3. Back to the sight side

It’s much easier to control a trailer when you turn it toward the driver’s side of the vehicle. In fact, it can be so hard to tell what’s happening on the passenger side that truckers call it the “blind side.” Experienced trailer drivers avoid the blind side and back toward the sight side whenever possible.

If you need to maneuver your trailer into a tight spot, set yourself up for success before you back up. Approach the turn so you can look over your shoulder out the driver’s side window and see exactly how far the trailer is turning. This will allow you to make small corrections to the trailer’s path and help you to avoid the dreaded jackknife—which happens when you turn too far and the tongue of your trailer hits the rear of your vehicle. Ouch.

Kayaks on a trailer
A trailer can be a more convenient option for transporting your kayak in many scenarios.
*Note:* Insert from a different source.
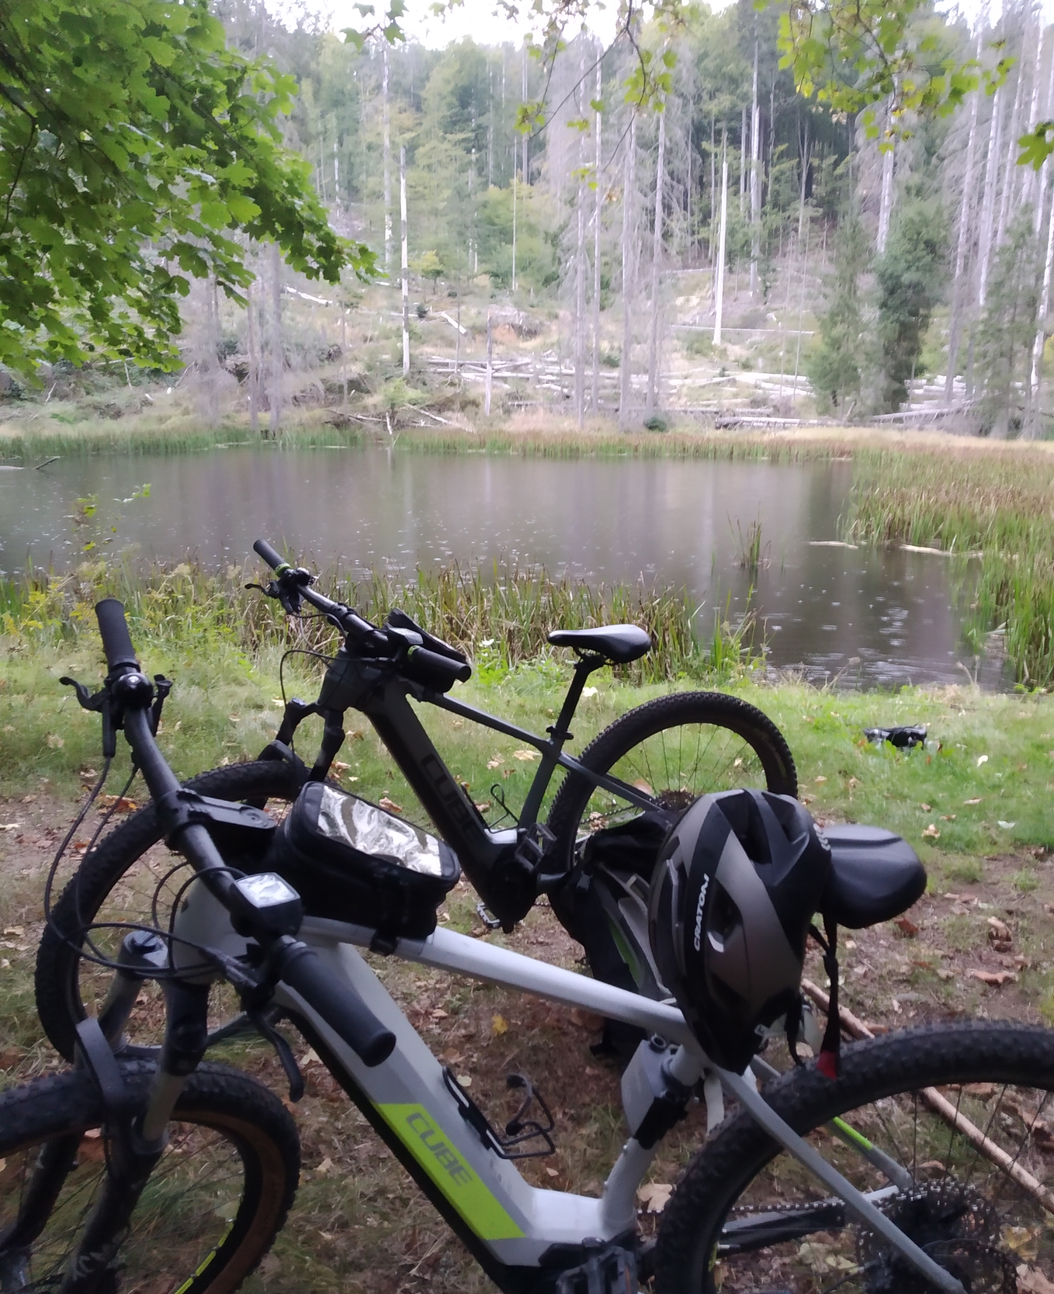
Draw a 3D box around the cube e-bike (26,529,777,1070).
[{"bbox_3d":[-0.113,0.349,2.384,1.854,1.103,0.686,-6,20,-24],"label":"cube e-bike"}]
How to choose a kayak trailer

When choosing a kayak trailer, first decide how many kayaks you’ll need to carry at one time. Next, consider whether you’ll want to carry bikes or a luggage box as well as boats. Do you need a trailer that folds for compact storage against the wall of your garage? Are you towing with a small vehicle that requires an ultralight trailer? These are some of the questions you should have in mind when you talk through trailer options at your local shop or explore things on the web.

If you’re looking for the most economical option, a traditional kayak trailer made from galvanized steel is likely the best bet. If you place a premium on light weight and versatility, lean toward toward ultralight hybrid options.

How much does a kayak trailer cost?

Most kayak trailers start at about $1,000. Aluminum trailers aimed at livery use can top $3,000. Commercial grade trailers for heavy loads are more expensive still.

Most hybrid and ultralight trailers start at $2,000 for the basic trailer, plus the cost of any accessories you might choose to mount.

DIY kayak trailers

Quality kayak trailers can be pricey, so it might seem like a good idea to build your own using an affordable utility trailer as the foundation. Advanced DIY enthusiasts will certainly be able to put a workable solution together, but most folks will be better served with a specialized trailer designed specifically for hauling kayaks. The two main reasons are tongue length and suspension.

As we mentioned at the beginning of this article, kayak trailers require a longer tongue than conventional utility trailers. The longer tongue prevents the kayaks from hitting the back of your vehicle during turns. Some DIY projects get around the problem of a longer tongue by using a small boat trailer as a foundation. Others might extend the tongue on a utility trailer. Either way, such a modification likely requires welding and fabrication skills. Not a simple fix.

Suspension is another concern when adapting a boat or utility trailer for hauling kayaks. Kayak trailers are designed for lighter loads. Stouter trailers with heavier springs won’t ride as smoothly down the road as kayak trailers. In the worst situations they may bounce down the road with enough force to damage lightweight kayaks. If you’re working on a DIY trailer project, make sure you consider how your trailer’s suspension will impact your kayaks.

Is a trailer right for you?

Trailers aren’t right for everyone, but they are the perfect solution to some difficult kayak transport challenges. Maybe your kayak is too heavy to be lifted on top of the vehicle by yourself. Maybe your car doesn’t have a good roof rack fit. You could be taking the whole family out for a paddle and have more boats than you could fit on your car.

In any of these situations, a kayak trailer is the right tool for the job. Trailers make it easier to paddle alone or with friends, eliminate the need to lift a kayak over your head and offer a good option for additional cargo storage on long road trips. If you’re looking for a better way to move your kayaks, be sure to give kayak trailers a look.